We can't define ourselves as if males didn't exist.
With men around like my father it's very tempting to want to define oneself in such a fashion, but it takes away all the meaning of being a woman in the process.
At least for me it did.
I believe now that I'm competent as a mother, as a wife.
I'd like to live a balanced life rather than alternate between frenzies of inadequacy and bouts of compensating rewards.
It would be nice to face life with a more realistic sense of where I am, who I am. In the end it boils down to the question of what I really need.
I agree with Theobald's idea that each individual ultimately has to answer that question for himself — rather than letting others take that responsibility.

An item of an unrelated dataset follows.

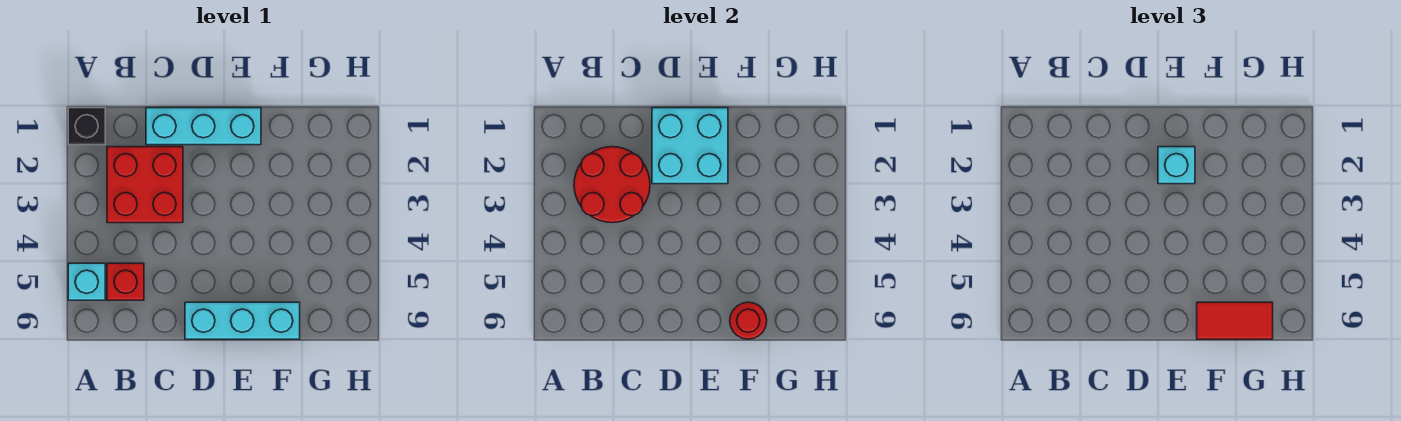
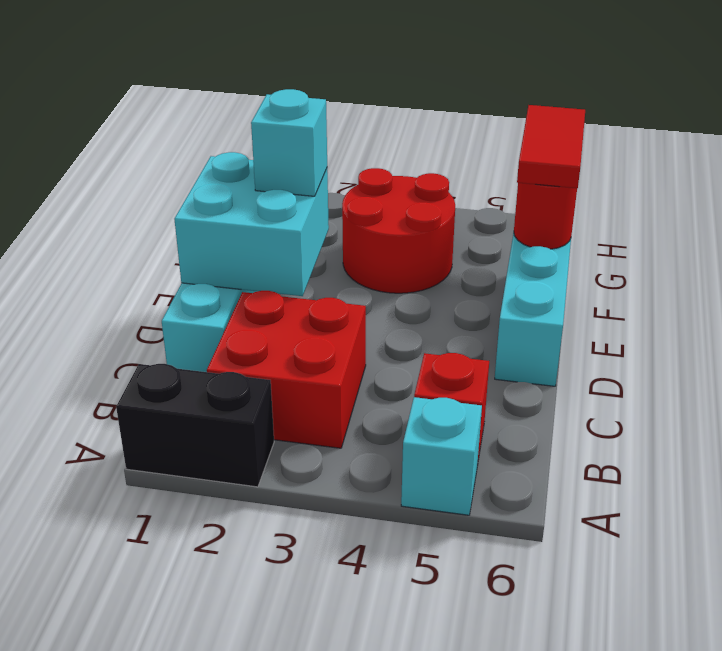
black 1x1 brick [68,108,105,145] -> black 1x2 brick [116,364,274,487]
red 2x2 round brick [574,147,650,223] -> red 2x2 round brick moved to [342,168,455,293]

He also says we have to be educated to make good decisions — and be presented with good choices.
We have a unique window of opportunity historically. On a personal level I see the same in my own life — the opportunity to learn how to make good choices — and to teach others how to make good choices, too.
A time of growth, a time of balance.
I understand now that education will provide the soil in which my art will grow.
Art without those nutrients doesn't mean much to me — junk food rather than substance.
Our situation stabilized for the most part, and KC continued taking classes at Phoenix College (PC) in numerous subjects, including English Literature, French, Spanish, Psychology, and Women's Studies.
She also ended up working part-time at PC tutoring students in ESL (English as a Second Language) in their Learning Center, but that started in the early '90s, about 5 years later.